(AIM OF THE EXERCISE): The answer should be each line of the records that contains the word "quality"; please copy them all.

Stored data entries
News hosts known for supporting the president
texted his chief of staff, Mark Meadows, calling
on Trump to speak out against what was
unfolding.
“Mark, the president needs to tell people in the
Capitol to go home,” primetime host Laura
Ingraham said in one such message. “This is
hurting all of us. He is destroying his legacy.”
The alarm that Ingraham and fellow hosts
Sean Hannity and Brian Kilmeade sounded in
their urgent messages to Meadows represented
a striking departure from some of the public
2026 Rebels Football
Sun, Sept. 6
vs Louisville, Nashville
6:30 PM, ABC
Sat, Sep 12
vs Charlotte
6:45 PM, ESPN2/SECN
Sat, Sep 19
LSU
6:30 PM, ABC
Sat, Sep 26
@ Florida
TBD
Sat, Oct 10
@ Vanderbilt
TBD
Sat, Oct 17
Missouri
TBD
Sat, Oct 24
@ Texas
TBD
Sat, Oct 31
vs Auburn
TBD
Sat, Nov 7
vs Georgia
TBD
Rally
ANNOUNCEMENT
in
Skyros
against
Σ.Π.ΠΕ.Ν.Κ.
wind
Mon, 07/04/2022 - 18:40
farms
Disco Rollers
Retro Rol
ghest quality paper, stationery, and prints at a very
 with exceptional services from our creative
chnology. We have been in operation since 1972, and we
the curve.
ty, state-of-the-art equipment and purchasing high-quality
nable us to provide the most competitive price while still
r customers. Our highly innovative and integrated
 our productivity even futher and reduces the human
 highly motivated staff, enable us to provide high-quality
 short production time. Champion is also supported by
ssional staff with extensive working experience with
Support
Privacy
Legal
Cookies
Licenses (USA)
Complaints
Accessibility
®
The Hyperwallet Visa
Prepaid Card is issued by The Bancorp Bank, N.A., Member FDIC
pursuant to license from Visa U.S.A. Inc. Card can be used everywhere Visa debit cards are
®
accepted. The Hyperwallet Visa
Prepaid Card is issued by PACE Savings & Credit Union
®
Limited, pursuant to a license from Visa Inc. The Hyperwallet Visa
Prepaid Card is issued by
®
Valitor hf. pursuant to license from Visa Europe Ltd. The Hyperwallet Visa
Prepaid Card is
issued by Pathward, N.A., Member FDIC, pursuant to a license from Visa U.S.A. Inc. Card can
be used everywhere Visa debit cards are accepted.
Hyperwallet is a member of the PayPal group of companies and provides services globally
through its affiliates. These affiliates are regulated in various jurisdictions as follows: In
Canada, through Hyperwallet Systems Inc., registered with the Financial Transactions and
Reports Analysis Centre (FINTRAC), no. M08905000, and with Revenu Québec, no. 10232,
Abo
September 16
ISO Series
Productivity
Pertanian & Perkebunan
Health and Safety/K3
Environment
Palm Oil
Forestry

(EXERCISE RESULT):
ghest quality paper, stationery, and prints at a very
ty, state-of-the-art equipment and purchasing high-quality
 highly motivated staff, enable us to provide high-quality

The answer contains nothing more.